Pour comprendre la force de ce lieu, il faut se rappeler qui en sont ses occupants : quand en 1927, la princesse russe Véra Mestcherskaïa obtient une part du terrain du cimetière communal grâce au soutien de la bienfaitrice Dorothy Paget, c’est pour y enterrer les émigrés russes qui ont fui la Révolution menée par les bolcheviks. Ceux qu’on appelle les Russes Blancs sont les défenseurs du Tsar Nicolas II et de l’impérialisme, opposés à la prise de pouvoir des communistes. Suite à une guerre civile qui fera plus de huit millions de morts, les vaincus choisissent de s’exiler à travers l’Europe et le Monde dans les années 1920, et notamment en région parisienne.

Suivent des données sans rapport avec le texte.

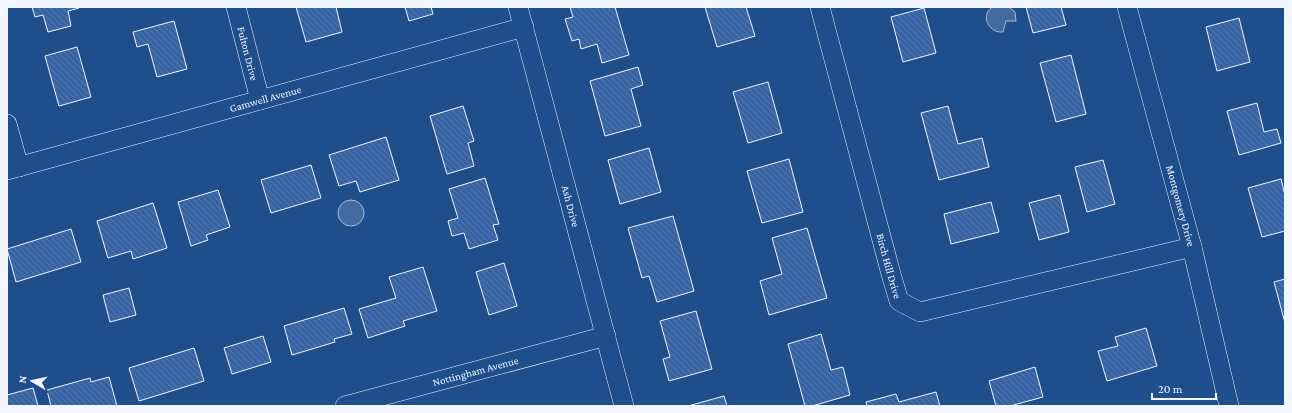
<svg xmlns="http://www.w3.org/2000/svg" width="1292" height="413" font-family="'Crimson Pro',serif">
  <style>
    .water { fill: #446ba0; stroke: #a8bbd7 }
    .building { fill: url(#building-back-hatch); stroke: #f2f6ff }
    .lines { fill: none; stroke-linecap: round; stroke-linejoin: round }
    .street-casing { stroke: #f2f6ff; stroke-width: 20 }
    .street { stroke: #1f4e8c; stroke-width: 19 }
    .labels { text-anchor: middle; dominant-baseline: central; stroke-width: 3; stroke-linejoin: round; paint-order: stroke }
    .street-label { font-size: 11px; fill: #f2f6ff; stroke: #1f4e8c }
  </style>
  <defs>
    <pattern id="building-back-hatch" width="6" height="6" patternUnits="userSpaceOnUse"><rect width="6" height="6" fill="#3563a3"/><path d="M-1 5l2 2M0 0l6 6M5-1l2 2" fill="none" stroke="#537ab1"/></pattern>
  </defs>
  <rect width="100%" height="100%" fill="#1f4e8c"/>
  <path class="water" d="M 993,7 L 1009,7 L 1015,12 L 1016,21 L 1006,21 L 1003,32 C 1000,32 996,32 994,30 C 985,25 983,12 993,7 Z
    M338 213a13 13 0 1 1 26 0a13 13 0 1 1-26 0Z"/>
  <path class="building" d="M 32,7 L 78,7 L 79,8 L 68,11 L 71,26 L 48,32 L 43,15 L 35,17 Z
    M 296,7 L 336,7 L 342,32 L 306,42 Z
    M 405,7 L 431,7 L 433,14 L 409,21 Z
    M 570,7 L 615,7 L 629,55 L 602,63 L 597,44 L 581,49 L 579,39 L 572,41 L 565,19 L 573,17 Z
    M 705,7 L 746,7 L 755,36 L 717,47 Z
    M 1026,7 L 1061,7 L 1066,25 L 1033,33 Z
    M 924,8 L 936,53 L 903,62 L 891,17 Z
    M 1239,18 L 1250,62 L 1217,71 L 1206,27 Z
    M 174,21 L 187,69 L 157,77 L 148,44 L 137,47 L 133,32 Z
    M 77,47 L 91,97 L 59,106 L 45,56 Z
    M 1071,55 L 1086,114 L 1056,122 L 1040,63 Z
    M 638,67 L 643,85 L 631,89 L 641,126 L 605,136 L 590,81 Z
    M 768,82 L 782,133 L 748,143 L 733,92 Z
    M 1257,103 L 1264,132 L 1277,129 L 1281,143 L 1239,155 L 1227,111 Z
    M 463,106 L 474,141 L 468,143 L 474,166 L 447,174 L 430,116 Z
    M 948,106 L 958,144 L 982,138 L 989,167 L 939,180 L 921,113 Z
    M 386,137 L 399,180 L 360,192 L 356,181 L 339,186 L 329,155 Z
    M 649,148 L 661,192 L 620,204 L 608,160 Z
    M 789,159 L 803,212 L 762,223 L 747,171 Z
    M 1103,160 L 1115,204 L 1087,212 L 1075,167 Z
    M 311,165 L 321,198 L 271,213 L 261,180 Z
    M 485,178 L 499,224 L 493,225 L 498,240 L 469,249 L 464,233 L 452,236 L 448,221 L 458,218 L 449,189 Z
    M 1281,179 L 1285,195 L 1285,231 L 1262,237 L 1248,188 Z
    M 218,190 L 230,227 L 206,235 L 208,240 L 191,246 L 178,202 Z
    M 1060,195 L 1069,232 L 1039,240 L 1029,203 Z
    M 991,202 L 999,232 L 951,244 L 944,214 Z
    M 153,203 L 167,248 L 133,259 L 131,251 L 108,258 L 97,221 Z
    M 673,216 L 694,291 L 657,302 L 649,276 L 642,278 L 628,228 Z
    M 807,228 L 827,298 L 769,315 L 760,281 L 782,274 L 772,238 Z
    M 71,229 L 81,262 L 16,282 L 7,249 Z
    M 504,263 L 517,306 L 489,315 L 476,272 Z
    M 423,267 L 437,311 L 403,321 L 405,326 L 368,338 L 359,309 L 396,298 L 389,277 Z
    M 1285,279 L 1285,323 L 1274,282 Z
    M 129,288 L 136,315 L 110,322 L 103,295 Z
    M 344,308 L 352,334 L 334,339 L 335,342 L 292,355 L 284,326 Z
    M 696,311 L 712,369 L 669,381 L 663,359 L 670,357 L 660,321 Z
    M 1146,328 L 1157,366 L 1107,381 L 1098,351 L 1118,346 L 1115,337 Z
    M 821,334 L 831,370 L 843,367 L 850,395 L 812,406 L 805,406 L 788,344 Z
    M 263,336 L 271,362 L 232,374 L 224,348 Z
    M 194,348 L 204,381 L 139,401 L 129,368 Z
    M 1035,367 L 1043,397 L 1010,406 L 996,406 L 989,381 Z
    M 109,377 L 117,406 L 51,406 L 47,390 L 90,378 L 91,382 Z
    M 33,388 L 38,406 L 7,406 L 7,395 Z
    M 936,392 L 940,406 L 867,406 L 866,402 L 896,394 L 899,402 Z
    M 724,396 L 727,406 L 688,406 Z"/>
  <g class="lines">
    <defs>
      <g id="street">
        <path id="s1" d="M 236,7 L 260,100"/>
        <path id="s2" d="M 518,7 L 624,406"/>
        <path id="s3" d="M 820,7 L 891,274 L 899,301 L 920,312 L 1192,247"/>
        <path id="s4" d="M 1127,7 L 1192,247 L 1229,406"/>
        <path d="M 7,124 L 19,167"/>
        <path id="s5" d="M 7,170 L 524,27"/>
        <path id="s6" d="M 345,406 L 606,336"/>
      </g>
    </defs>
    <use href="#street" class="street-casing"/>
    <use href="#street" class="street"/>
  </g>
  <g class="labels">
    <g class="street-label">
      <text stroke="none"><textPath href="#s1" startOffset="48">Fulton Drive</textPath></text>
      <text stroke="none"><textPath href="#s5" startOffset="268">Gamwell Avenue</textPath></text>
      <text stroke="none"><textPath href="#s2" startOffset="206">Ash Drive</textPath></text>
      <text stroke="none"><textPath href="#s4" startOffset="206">Montgomery Drive</textPath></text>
      <text stroke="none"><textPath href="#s3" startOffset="268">Birch Hill Drive</textPath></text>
      <text stroke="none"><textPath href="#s6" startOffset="135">Nottingham Avenue</textPath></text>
    </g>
  </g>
  <rect width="1292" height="413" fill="none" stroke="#f2f6ff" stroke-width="16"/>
  <g transform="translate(32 381) rotate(279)" stroke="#1f4e8c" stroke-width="3" paint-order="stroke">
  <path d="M0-3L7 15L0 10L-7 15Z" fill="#f2f6ff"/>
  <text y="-6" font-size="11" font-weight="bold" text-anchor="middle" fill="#f2f6ff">N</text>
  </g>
  <path d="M1152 393v6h64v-6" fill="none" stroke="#f2f6ff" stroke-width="2"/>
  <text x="1158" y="393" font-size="12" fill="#f2f6ff" stroke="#1f4e8c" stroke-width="3" paint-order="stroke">20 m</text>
</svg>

C’est ainsi qu’est acquis en 1927 le château de la Cossonerie à Sainte-Geneviève-des-Bois, qui devient une maison de repos et de retraite pour la diaspora baptisée la Maison russe. La suite logique veut que les pensionnaires décédés seront inhumés sur place.

Cimetière russe

Les descendants de l’écrivain Léon Tolstoï sont enterrés ici. (MP/EI)

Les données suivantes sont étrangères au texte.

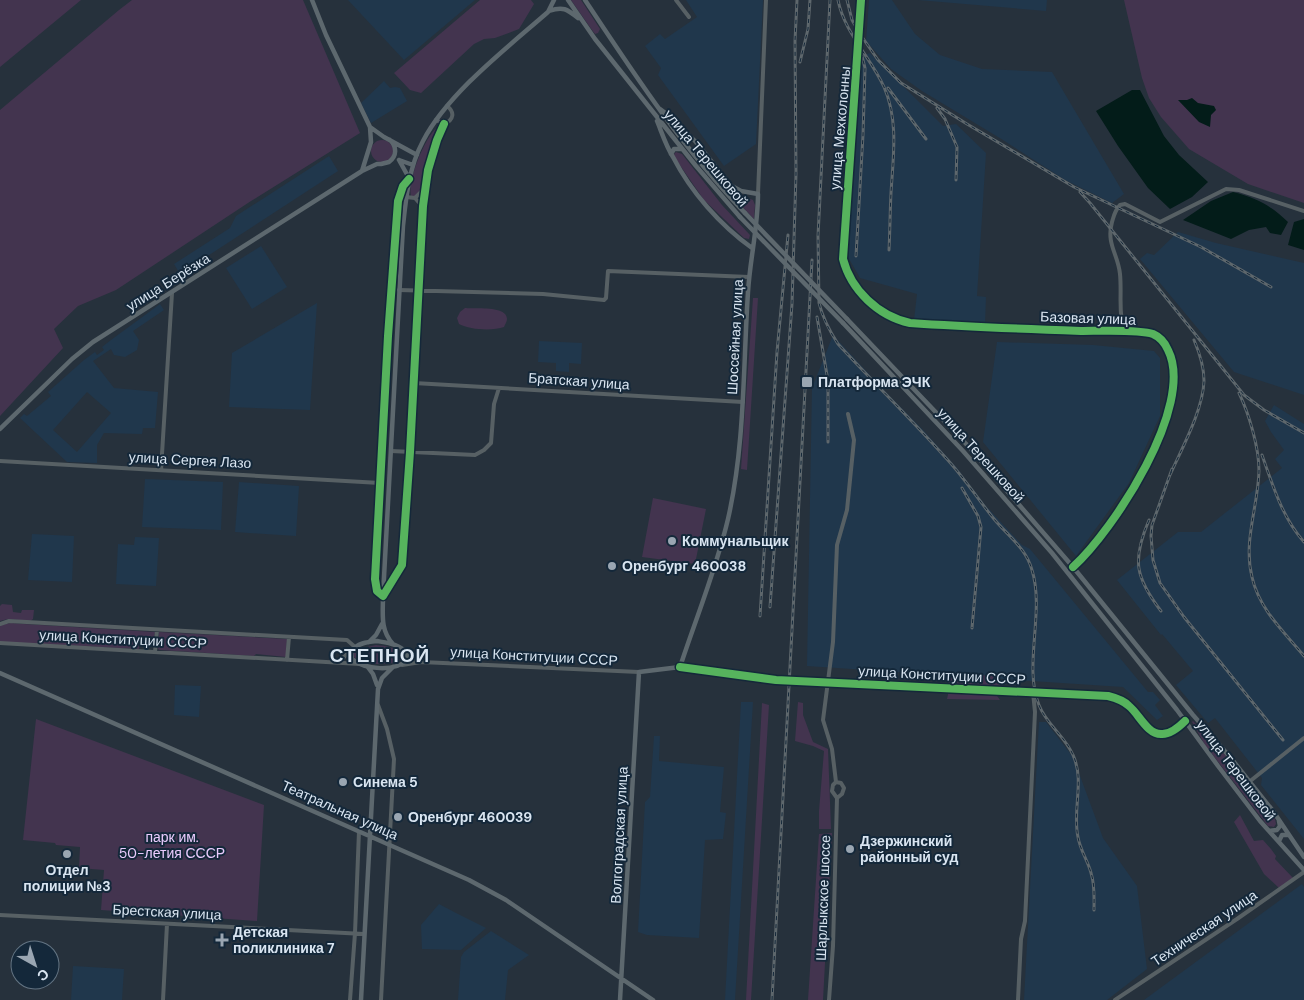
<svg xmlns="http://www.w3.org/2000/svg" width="1304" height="1000" viewBox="0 0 1304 1000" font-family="'DM Sans',sans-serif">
<rect width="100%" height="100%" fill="#26313c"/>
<path fill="#20374c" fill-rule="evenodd" d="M 348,0 L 475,0 L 404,60 Z
M 686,0 L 763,0 L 756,144 L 724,166 L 658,75 L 661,68 L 645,46 L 660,34 L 665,39 L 697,17 Z
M 869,0 L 892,0 L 915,34 L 940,55 L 982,69 L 1052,72 L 1124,194 L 1112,203 L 1065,180 L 1003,140 L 922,91 L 891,69 L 866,41 Z
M 918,0 L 1047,0 L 1046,11 Z
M 870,53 L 943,126 L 956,124 L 986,153 L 977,296 L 986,297 L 985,324 L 914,320 L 917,294 L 860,278 L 848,257 L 861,56 Z
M 384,81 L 390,88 L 395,87 L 400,88 L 407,101 L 371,123 L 361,103 Z
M 329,156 L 338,171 L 180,274 L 174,264 L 230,228 L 236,216 Z
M 1178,232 L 1216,243 L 1304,263 L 1304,395 L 1234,372 L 1140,259 L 1147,253 L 1154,255 Z
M 261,246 L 287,287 L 252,309 L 226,268 Z
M 317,303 L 310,410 L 229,407 L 232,353 Z
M 160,304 L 164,310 L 133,331 L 139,340 L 137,350 L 125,357 L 114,355 L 111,349 L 93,361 L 114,388 L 158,392 L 155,428 L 143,428 L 142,434 L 104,433 L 97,445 L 97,463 L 67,462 L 20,418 L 24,414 L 27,416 L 51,396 L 48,392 L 84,360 L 95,352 L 97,355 L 104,350 L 102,347 L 111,340 ZM 87,392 L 111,413 L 77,452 L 53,430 Z
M 833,335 L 878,384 L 924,431 L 957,468 L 986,506 L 1022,545 L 1030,549 L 1148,692 L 1153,692 L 1160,700 L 1155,705 L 1163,716 L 1157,720 L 1123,687 L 807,666 L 812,388 Z
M 539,341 L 582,343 L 581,364 L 569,363 L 569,372 L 556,371 L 556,363 L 538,362 Z
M 997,342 L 1093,345 L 1154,351 L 1160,358 L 1160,416 L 1129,483 L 1076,556 L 983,442 Z
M 1274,405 L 1304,424 L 1304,839 L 1261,785 L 1262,778 L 1215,718 L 1208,723 L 1176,685 L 1193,671 L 1162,634 L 1161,635 L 1117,580 L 1178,532 L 1201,532 L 1282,468 L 1275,459 L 1284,450 L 1271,432 L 1265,421 Z
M 145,479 L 223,482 L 221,530 L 142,527 Z
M 239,482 L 299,486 L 296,536 L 235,532 Z
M 32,534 L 74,536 L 72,582 L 28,580 Z
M 135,537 L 159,538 L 156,586 L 116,584 L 118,544 L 134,545 Z
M 175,685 L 201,686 L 199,717 L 174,715 Z
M 741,702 L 753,702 L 735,1000 L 725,1000 Z
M 1039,722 L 1046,722 L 1073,757 L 1103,838 L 1137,886 L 1147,969 L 1107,1000 L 1024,1000 Z
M 654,736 L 660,736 L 659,761 L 724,767 L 720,812 L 726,813 L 723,839 L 705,840 L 699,938 L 647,935 L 638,932 L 645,802 L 650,797 Z
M 1302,884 L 1304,887 L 1304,1000 L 1144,1000 Z
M 439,904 L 456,913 L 486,928 L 461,950 L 422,949 L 421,925 Z
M 491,931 L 529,955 L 508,970 L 505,1000 L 458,1000 L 461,957 L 464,952 Z
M 73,966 L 124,969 L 122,1000 L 71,1000 Z"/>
<path fill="#43344f" d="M 0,0 L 81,0 L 0,67 Z
M 132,0 L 303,0 L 360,133 L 251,201 L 116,290 L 78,306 L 54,329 L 63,348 L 0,416 L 0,110 L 119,10 Z
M 480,0 L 531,0 L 534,4 L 519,29 L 495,38 L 484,39 L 474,44 L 421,93 L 410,90 L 394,73 Z
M 571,0 L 581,0 L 600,29 L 598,33 L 595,34 L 592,30 Z
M 1124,0 L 1304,0 L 1304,203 L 1248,184 L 1189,149 L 1161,117 L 1149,98 L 1142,78 Z
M 440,125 L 441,126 L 427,162 L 423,188 L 415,197 L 411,196 C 407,181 426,133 440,125 Z
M371 151a11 11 0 1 1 22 0a11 11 0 1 1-22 0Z
M 694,146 L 728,187 L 740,195 L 753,200 L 755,205 L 754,219 L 717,180 L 693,149 L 692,148 Z
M 676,152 L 682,154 L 722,205 L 750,235 L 749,239 L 744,238 L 704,200 L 675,158 L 674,154 Z
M 753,298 L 758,298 L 747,470 L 741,469 Z
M 465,308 C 474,309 507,305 507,319 C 507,322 505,324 504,327 C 493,331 470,330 459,324 L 457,318 L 460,312 Z
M 653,498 L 706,509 L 695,564 L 642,557 Z
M 2,604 L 12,605 L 13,612 L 21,613 L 22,610 L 34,610 L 33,619 L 30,621 L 8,619 L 0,621 L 0,606 Z
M 11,623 L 24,624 L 155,632 L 154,637 L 140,636 L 139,649 L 0,642 L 0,625 Z
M 159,632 L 287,639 L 286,657 L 256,654 L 254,656 L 160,650 L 158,649 Z
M 376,645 C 386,646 396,647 403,655 L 402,659 C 388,667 367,665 353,657 L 352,653 L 354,650 Z
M 949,674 L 1000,676 L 1000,687 L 950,684 L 948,682 Z
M 949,690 L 995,693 L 1000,700 L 947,699 Z
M 798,702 L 803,703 L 803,715 L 813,742 L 828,749 L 831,829 L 819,829 L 819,811 L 824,751 L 813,746 L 795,741 Z
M 762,703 L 769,705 L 751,1000 L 746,1000 Z
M 36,719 L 264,805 L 257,921 L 101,910 L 104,870 L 79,868 L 80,847 L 56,845 L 55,843 L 23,840 Z
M 1193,721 L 1228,758 L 1275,819 L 1276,824 L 1274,827 L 1268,826 L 1205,745 L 1192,722 Z
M 1240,815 L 1254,841 L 1263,840 L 1271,849 L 1276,856 L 1275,859 L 1293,878 L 1279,888 L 1264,874 L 1234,822 Z
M 832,833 L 823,1000 L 808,1000 L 819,834 Z"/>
<path fill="#031c19" d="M 1132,90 L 1140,90 L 1164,136 L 1179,155 L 1208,182 L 1192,197 L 1170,209 L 1148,188 L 1118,146 L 1096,111 Z
M 1192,98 L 1198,103 L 1214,106 L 1216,110 L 1211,115 L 1210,127 L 1199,122 L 1178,100 L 1187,100 Z
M 1233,192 C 1257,198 1270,205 1288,222 L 1281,235 L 1270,233 L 1266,227 L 1249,230 L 1231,239 L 1183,220 L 1211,201 Z
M 1304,219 L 1304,250 L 1288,245 L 1294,222 Z"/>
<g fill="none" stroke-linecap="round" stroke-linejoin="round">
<path stroke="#576064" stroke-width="4" d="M 676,0 L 689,17
M 861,0 L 843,259 C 851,290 878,316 910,323 C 967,327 1024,329 1081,331 C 1098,331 1139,329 1153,334 C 1160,337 1165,343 1168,350 C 1196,405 1113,531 1073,567
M 436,120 L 444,124 C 454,120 455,112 447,106
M 409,179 L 403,186 L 398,201 L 388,336 L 375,579 L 377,591 L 383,596 L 402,565 L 410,452 L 423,206 L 428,170 L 437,140 L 444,124
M 758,194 L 766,0
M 406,197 L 415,198 L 422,206
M 415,198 L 425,188
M 399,290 L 543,294 L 604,300 L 606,298 L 608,271 L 749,277
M 1124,332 C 1118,313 1122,294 1120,274 C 1118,254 1106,244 1112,222 C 1114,215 1115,210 1120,205 L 1125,204 L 1160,222 L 1226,189 L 1239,190 L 1304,211
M 414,383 L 743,402
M 391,451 L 475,455 L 484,450 L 491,443 L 494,404 L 499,388
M 0,461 L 380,483
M 161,470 L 172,293
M 0,624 L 9,621 L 347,640 L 355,647
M 0,643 L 360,664
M 155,652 L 157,630
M 407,653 L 419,661
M 287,660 L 289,637
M 337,662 L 341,660 L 352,649
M 402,665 L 421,662 L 639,672
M 680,667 L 776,680
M 819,682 L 1108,696 C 1116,698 1123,700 1129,706 C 1139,714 1147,734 1161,734 C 1170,735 1179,727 1185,721
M 378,705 L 387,729 L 394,759 L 381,1000
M 836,782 L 832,749 L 823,720 L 833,642 L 837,545 L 847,510 L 854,440 L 848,414
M 836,782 L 841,783 L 844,788 L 842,794 L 837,798 L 832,791 L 833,785 Z
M 1249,782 L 1304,738
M 0,915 L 364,934
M 163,1000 L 167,924
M 350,1000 L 355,933 L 359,831
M 829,1000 L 833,946 L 837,798
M 1018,1000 L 1021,939 L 1025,921 L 1035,712 L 1033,692
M 1115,1000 L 1237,919 L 1304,872"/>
<path stroke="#5d686e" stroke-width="4.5" d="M 312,0 L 326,35 L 370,127 L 371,142 L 362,171
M 568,0 L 595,39 L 696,166 L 740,217
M 585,0 C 634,74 683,149 745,213
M 549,11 C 563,6 567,9 578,18
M 657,121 C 662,133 666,146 673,157 C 691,192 720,225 752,248
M 370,127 L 384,137 L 417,155
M 671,154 L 674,149 L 682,149
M 399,160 L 409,178
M 399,160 L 413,165
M 847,319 L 969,447 L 1073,567 L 1193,715 L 1230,757 L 1273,811 L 1304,857
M 843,323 L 963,451 L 1052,553 L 1177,710 L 1218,766 L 1260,821 L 1304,870
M 0,429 L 72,359 L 93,342 L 362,171 L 377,164 L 381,164 L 389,162 C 397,156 397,147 390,140
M 377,641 C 388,643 399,644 407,653 L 407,660 C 395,672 365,670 352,659 L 351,652 C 357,643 367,642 377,641 Z
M 369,642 L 376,635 L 382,624
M 393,644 C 380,630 383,614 383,596 L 403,226 C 406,197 409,167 423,141 C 448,93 508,47 548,12 L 554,0
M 367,666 L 373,674 L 377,685
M 0,673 L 469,880 L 506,900 L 653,1000
M 1269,831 L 1277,830 L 1280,826 L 1279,821
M 1279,841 L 1282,835 L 1289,835
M 361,1000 L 378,689 L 382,678 L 393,667
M 620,1000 L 639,672 L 680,667 C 696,618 716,570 728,519 C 745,445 743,368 748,292 C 750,259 758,227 758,194 L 741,191 L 730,185 L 696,142 L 668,115 L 660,109"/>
<defs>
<path id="rail" d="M 830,0 L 818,236 L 819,303 C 823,319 829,330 838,344 C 873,382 910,418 945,457 C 963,476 977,498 994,519 C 1008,536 1026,548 1032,570 C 1045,612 1023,666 1039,705 C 1046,724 1065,736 1073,755 C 1085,781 1072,810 1078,837 C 1080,850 1088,861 1091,873 C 1095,885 1094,898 1094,910
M 838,0 C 844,32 871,58 884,87 C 899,121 893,158 891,193 C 890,212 890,231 889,250
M 847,0 L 852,20 L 860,34 L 878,60 L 901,83 L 967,124 L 1074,187 L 1201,247 L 1271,287
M 800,62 L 808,29 L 810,0
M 888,88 L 926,139
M 937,108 L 945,119 L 957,147 L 956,180
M 1080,192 L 1090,203 L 1244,395 L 1264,410 L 1304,433
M 856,256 L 863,135 L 865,68 L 862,56
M 817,317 L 828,381 L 828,442
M 1239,393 C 1249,414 1259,447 1259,471 C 1258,507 1243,541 1252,577 C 1259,609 1284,632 1304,656
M 1262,455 C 1273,486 1282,517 1304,542
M 1172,469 L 1152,525 L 1151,536 L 1153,560 L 1160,583 L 1184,617 L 1283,740
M 1170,475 C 1182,448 1203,410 1204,381 C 1204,366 1200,354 1194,340
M 962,488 L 978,516 L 981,527 L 972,628
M 1149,520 C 1132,560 1135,577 1161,611
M 770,607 L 792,304 L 796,174 L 795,41 L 797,0
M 760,616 L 777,352 L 788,235
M 772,1000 L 812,260"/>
</defs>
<use href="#rail" stroke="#5e676c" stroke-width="3"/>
<use href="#rail" stroke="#14283a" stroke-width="1" stroke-dasharray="4" stroke-linecap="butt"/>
<path stroke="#576064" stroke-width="4" d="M 776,680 L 819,682"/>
<path stroke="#5d686e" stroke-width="4.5" d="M 745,213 L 847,319
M 740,217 L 843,323"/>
<defs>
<path id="cycleway" d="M 861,0 L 843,259 C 851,290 878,316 910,323 C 967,327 1024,329 1081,331 C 1098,331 1139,329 1153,334 C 1160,337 1165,343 1168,350 C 1196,405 1113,531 1073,567
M 409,179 L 403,186 L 398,201 L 388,336 L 375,579 L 377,591 L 383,596 L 402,565 L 410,452 L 423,206 L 428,170 L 437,140 L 444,124
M 680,667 L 776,680 L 1108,696 C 1116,698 1123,700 1129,706 C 1139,714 1147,734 1161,734 C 1170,735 1179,727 1185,721"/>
</defs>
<use href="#cycleway" stroke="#14283a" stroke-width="11"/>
<use href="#cycleway" stroke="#56b35d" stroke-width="8"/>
</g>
<g fill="#9aa6b2" stroke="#14283a" stroke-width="2">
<rect x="801" y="376" width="12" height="12" rx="2.5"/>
<circle cx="672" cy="541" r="5"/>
<circle cx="612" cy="566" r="5"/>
<circle cx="343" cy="782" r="5"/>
<circle cx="398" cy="817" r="5"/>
<circle cx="850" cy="849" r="5"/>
<circle cx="67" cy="854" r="5"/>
<path d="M219.5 932.5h5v5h5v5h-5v5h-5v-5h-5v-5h5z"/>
</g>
<g text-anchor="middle" stroke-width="4" stroke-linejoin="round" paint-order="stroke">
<g font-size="14" fill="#d9e5f1" stroke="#14283a">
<text transform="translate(840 128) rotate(-85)" y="5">улица Мехколонны</text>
<text transform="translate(706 158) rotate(50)" y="5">улица Терешковой</text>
<text transform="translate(168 282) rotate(-32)" y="5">улица Берёзка</text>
<text transform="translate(1088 318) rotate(2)" y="5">Базовая улица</text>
<text transform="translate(735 337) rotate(-87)" y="5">Шоссейная улица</text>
<text transform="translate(579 381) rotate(4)" y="5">Братская улица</text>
<text transform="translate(981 455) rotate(48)" y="5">улица Терешковой</text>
<text transform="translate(190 460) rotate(3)" y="5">улица Сергея Лазо</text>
<text transform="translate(123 639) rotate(3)" y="5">улица Конституции СССР</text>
<text transform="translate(534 656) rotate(3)" y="5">улица Конституции СССР</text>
<text transform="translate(942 675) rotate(3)" y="5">улица Конституции СССР</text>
<text transform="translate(1236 770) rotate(53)" y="5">улица Терешковой</text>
<text transform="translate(340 810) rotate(24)" y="5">Театральная улица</text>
<text transform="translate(619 835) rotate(-87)" y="5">Волгоградская улица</text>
<text transform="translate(823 898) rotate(-88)" y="5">Шарлыкское шоссе</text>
<text transform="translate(167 912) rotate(3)" y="5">Брестская улица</text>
<text transform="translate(1204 928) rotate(-34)" y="5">Техническая улица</text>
</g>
<g font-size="14" font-weight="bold" fill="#d9e5f1" stroke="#14283a" text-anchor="start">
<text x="818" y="387">Платформа ЭЧК</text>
<text x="682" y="546">Коммунальщик</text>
<text x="622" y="571">Оренбург 460038</text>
<text x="353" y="787">Синема 5</text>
<text x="408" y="822">Оренбург 460039</text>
<text x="860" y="846">Дзержинский<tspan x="860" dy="16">районный суд</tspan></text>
<text x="67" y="875" text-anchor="middle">Отдел<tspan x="67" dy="16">полиции №3</tspan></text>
<text x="233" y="937">Детская<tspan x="233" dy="16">поликлиника 7</tspan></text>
</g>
<g font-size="14" fill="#ebccfe" stroke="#14283a">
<text x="172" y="842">парк им.<tspan x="172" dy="16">50-летия СССР</tspan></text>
</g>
<g font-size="19" font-weight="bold" letter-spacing="1" fill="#d9e5f1" stroke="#14283a">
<text x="380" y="662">СТЕПНОЙ</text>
</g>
</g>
<g transform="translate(35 965) rotate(141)"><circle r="24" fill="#14283a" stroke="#637483"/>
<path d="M0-4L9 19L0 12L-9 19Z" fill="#9aa6b2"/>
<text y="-8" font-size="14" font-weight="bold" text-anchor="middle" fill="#d9e5f1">С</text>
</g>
</svg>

Le cimetière de Liers devient ainsi un symbole de l’émigration russe, et pas seulement noble : des descendants du tsar, archiducs et autres princes et princesses, mais aussi des artistes, écrivains ou peintres, dont la tombe se résume parfois à une simple croix en bois abîmée par le temps. Des traces des Grands du passé sont présentes ici et là : femme et enfants du compositeur Igor Stravinsky, fils du joaillier Fabergé, petit-fils de Léon Tolstoï… une façon de perpétuer l’importance de ce lieu pour la communauté russe. C’est d’ailleurs ici qu’est enterré l’acteur Patrick Topaloff, décédé il y a à peine trois ans.

Aujourd’hui, on y trouve 5 220 stèles russes où sont inhumés plus de 15 000 personnes, des prix Nobel comme des divisions militaires, dans la plus grande nécropole orthodoxe en dehors de Russie. Véritable monument historique, et accompagné de l’église Notre-Dame-de-l’Assomption, ce gigantesque patrimoine demeure malgré tout un lieu de recueillement. Loin du morbide, un bel endroit pour se souvenir.

Le cimetière russe de Liers est situé rue Léo-Lagrange à Sainte-Geneviève-des-Bois, accessible jusqu’à fin septembre de 8h à 19h, puis de 8h à 17h jusqu’en mars.